**Exercise directions:** Reproduce the material below word for word, leaving out the pictures.

Collected data:
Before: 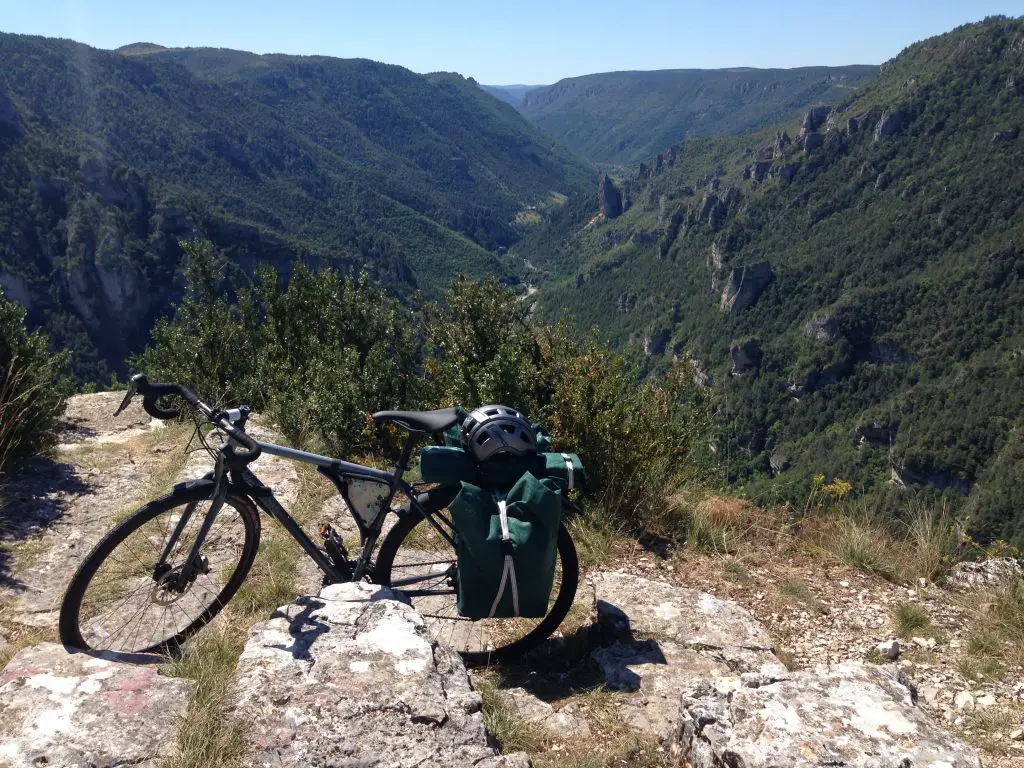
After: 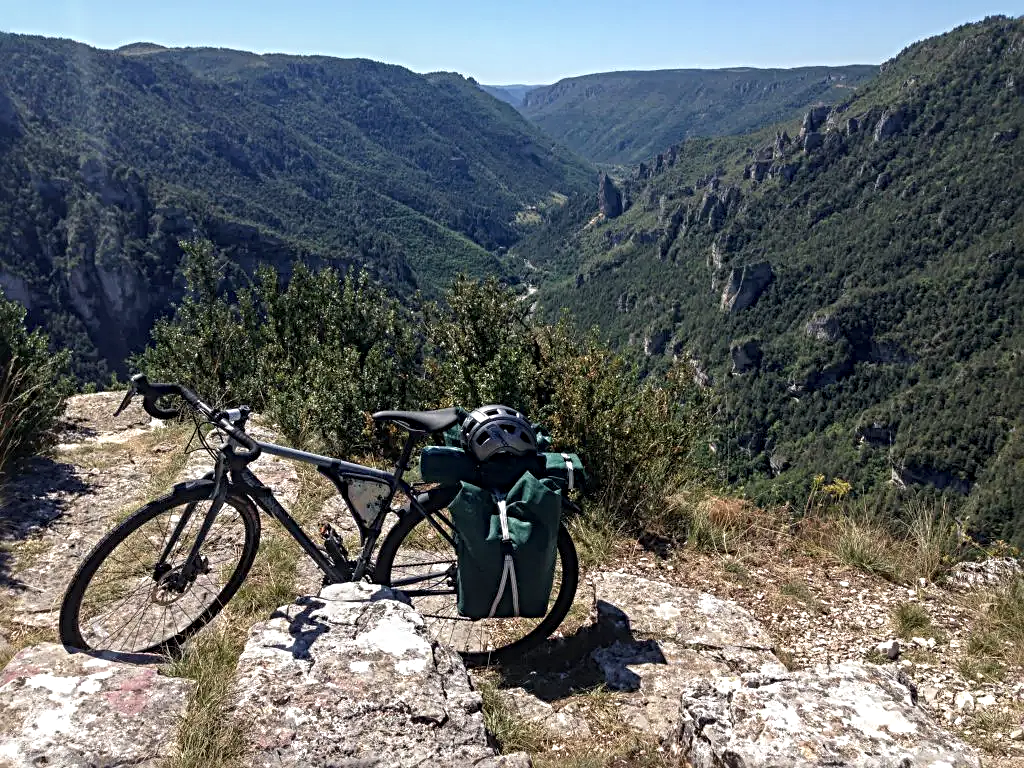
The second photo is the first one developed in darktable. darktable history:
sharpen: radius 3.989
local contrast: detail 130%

**Task answer:**
Before: 
After: 
The second photo is the first one developed in darktable. darktable history:
sharpen: radius 3.989
local contrast: detail 130%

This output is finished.